When, in the 1980s, Penguin (again) brought out its three-volume new translation of Proust's Temps Perdu (even the title's too long!), I cautiously bought just the first volume, and wisely so, as I didn't get beyond around p. 153 and all that flannel about Swann (excuse the repeated double 'n'), which left me not caring to know any more about any of it (let alone some prized lines about the power of a cake to spark off memories, which, without reading, I struggle to see as any great insight, if maybe an example of synaesthesia)*.

So what, other than the letter-combinations (above) those works have in common is their length (and falling into parts as a result) - I had read Part I of Faust, but withdrew from Part 2, because I simply wasn't interested in what betrayals and debaucheries Faust could, under devilish encouragement, commit - and whether I could stay the course. Trying to be dutiful, when I found the task distasteful, I did plough through the whole (i.e. both parts) of Marlowe's play Tamburlaine the Great, another catalogue of cruelty and depravity, during the first week of my degree course, but took next to nothing - save a greater dislike for Marlowe - from doing it.

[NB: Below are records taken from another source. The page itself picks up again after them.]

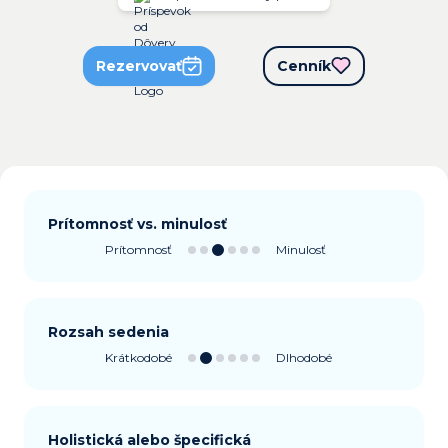
Rezervovať
Cenník
Prítomnosť vs. minulosť
Prítomnosť
Minulosť
Rozsah sedenia
Krátkodobé
Dlhodobé
Holistická alebo špecifická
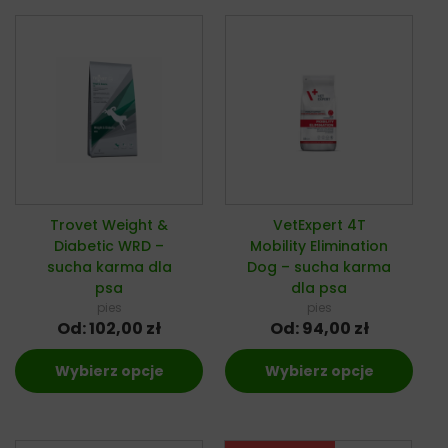
Trovet Weight &
VetExpert 4T
Diabetic WRD –
Mobility Elimination
sucha karma dla
Dog – sucha karma
psa
dla psa
pies
pies
Od:
102,00
zł
Od:
94,00
zł
Wybierz opcje
Wybierz opcje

And I have too further confessions, one of which I will excuse on the basis that (as with the Marlowe, though who knows when that - or a substantially unabridged version of it - was last performed**) it is meant to be seen performed, not read as a text, and the other that endless stories where a jealous husband (usually unreasonably and sustainedly jealous, so as to make Leontes seem the model of trust) repeatedly tests a wife by putting temptation in her way were (a) just padding to the long-stalled plot and, to me, (b) not of interest anyway.

For those who haven't already guessed, I refer to the following works, and am guided by a carefully placed slip of paper in each, which indicates where I stopped:


Shakespeare's
Henry the Sixth Parts One to Three - another attempt to be dutiful, I stalled partway through Act Three, Scene Two, of Part Two, and should have taken the opportunity, when the RSC did marathon sessions of it, to encompass it;


Cervantes'
Don Quixote - I didn't even make it to The Second Part (giving out at the end of Chapter XXXV in The First Part).


In conclusion, I have two copies in tranlsation - don't ask why! - of Robert Musil's The Man Without Qualities, which, it should be known, is a three-volume work, so some may know how to place their stake, if offered the chance of odds on whether I'll ever read it all...


* The great, and perhaps a little overlooked, Paul Jennings wrote very humorously about his similar aspirations to be an educated man and, amongst other things, have read Temps Perdu - I didn't just find my copy of the jokily called attempt at anthologizing his Oddly collections, which (my recollection is) were themselves anthologies of (the best of) what he had published in something like The Observer, The Jenguin Pennings (yet another Penguin!), but, if it doesn't contain this piece about Swann, where the fictive narrator, at least, too foundered, it is still a very good introduction. Copies don't seem cheap though, according to Amazon®.